Borrowing a page from Sarkozy, Rajoy has called for greater “control and order” of non-EU immigrants, promising, if elected, to require them to sign an “immigration contract” in which they promise to leave Spain if they cannot find a job. Rajoy proposes that all long-term immigrants pledge to “abide by the laws, respect Spanish values, learn the language and pay taxes”.

Although recent polls show that 62 percent of Spaniards say they support Rajoy’s immigration proposals, Spain’s multi-cultural Socialist elites have reacted with the predictable outrage. Although Zapatero has largely ducked the immigration question, he has tried to paint Rajoy as a xenophobe.

3. Regionalism

Many Spaniards are famously more loyal to their region than to their country. Indeed, regional sentiments have for many centuries complicated Spain’s efforts to build a strong unitary state. Separatism in the form of Basque and Catalan nationalism poses one of the greatest challenges to the stability of contemporary Spain.

Rajoy has criticized Zapatero (who depends on nationalist parties to sustain his coalition government) for threatening Spain’s territorial integrity by granting greater autonomy to regional governments and for negotiating with the Basque separatist group ETA.

Indeed, the Spanish parliament granted Catalonia greater autonomy in 2006 as part of a reform that recognized the region as a “nation” and gave its government greater control over taxation and other powers. Now the Basque regional government says it plans to stage a referendum on Basque independence in October 2008.

GIVEN MATERIAL |
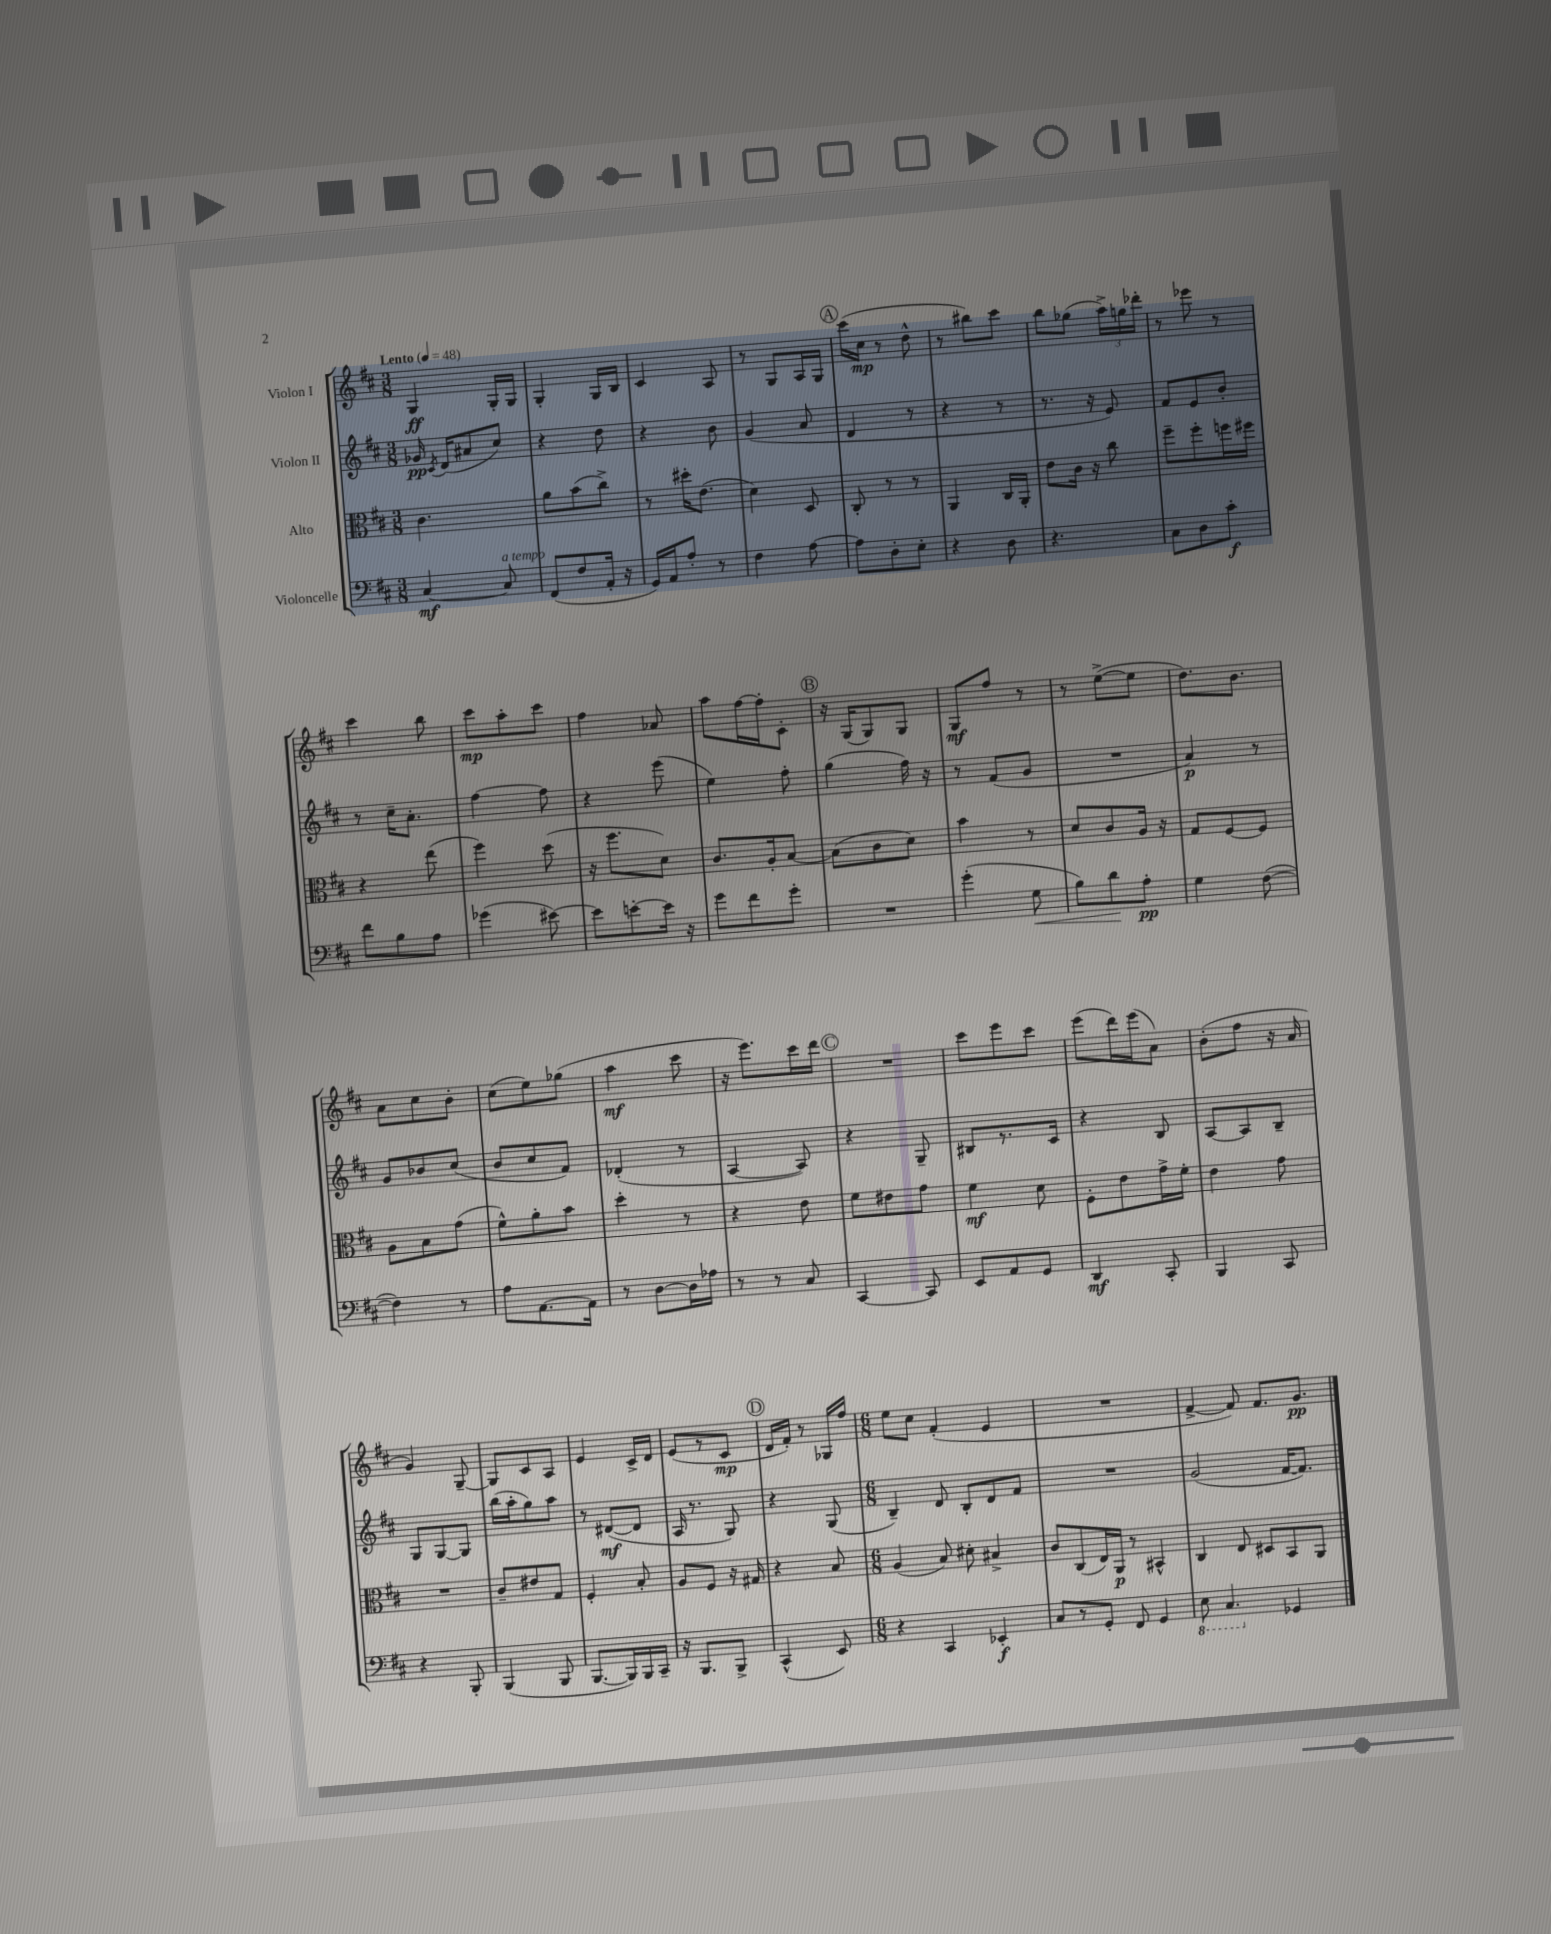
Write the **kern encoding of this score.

INSTRUCTIONS |
1. Please answer these about the passage on Spanish politics:
(a) What share of Spaniards, according to recent polls, support Rajoy's immigration proposals?
(b) In which year did the Spanish parliament grant Catalonia greater autonomy?
(c) When does the Basque regional government plan to hold its referendum on independence?
2. Carry the passage on Spanish politics forward, beginning right after its final sentence.

RESPONSES PER TASK |
1.
(a) 62 percent
(b) 2006
(c) October 2008

2.
Some analysts warn this is the first step on a road that will lead to the breakup of Spain.

4. Terrorism

A few days after taking office, Zapatero withdrew the 1,300 Spanish troops that were deployed to Iraq by the previous government of José María Aznar. Opponents of the withdrawal accused Zapatero of naively thinking that the Al-Qaeda terrorist problem exists only because of the war in Iraq. And although it is true that a majority of Spaniards opposed the intervention in Iraq, many also believed that Zapatero’s precipitous action smacked of appeasement that not only weakened Spanish national security, but also destroyed the international credibility and stature that Spain had built up during the Aznar government.

The withdrawal of Spanish troops from Iraq sent a symbolic message that represented a major victory for Al-Qaeda. Because what Zapatero did not seem to understand was that Islamic radicals still consider four-fifths of Spain to be Muslim land that must be liberated from the Spanish infidels who drove out the Moors in what is known as the Reconquista (711-1492). Thus by appearing to give in to the demands of Islamic extremists, Zapatero reinforced the perception that it is the terrorists, not the government, that sets the agenda in Spain.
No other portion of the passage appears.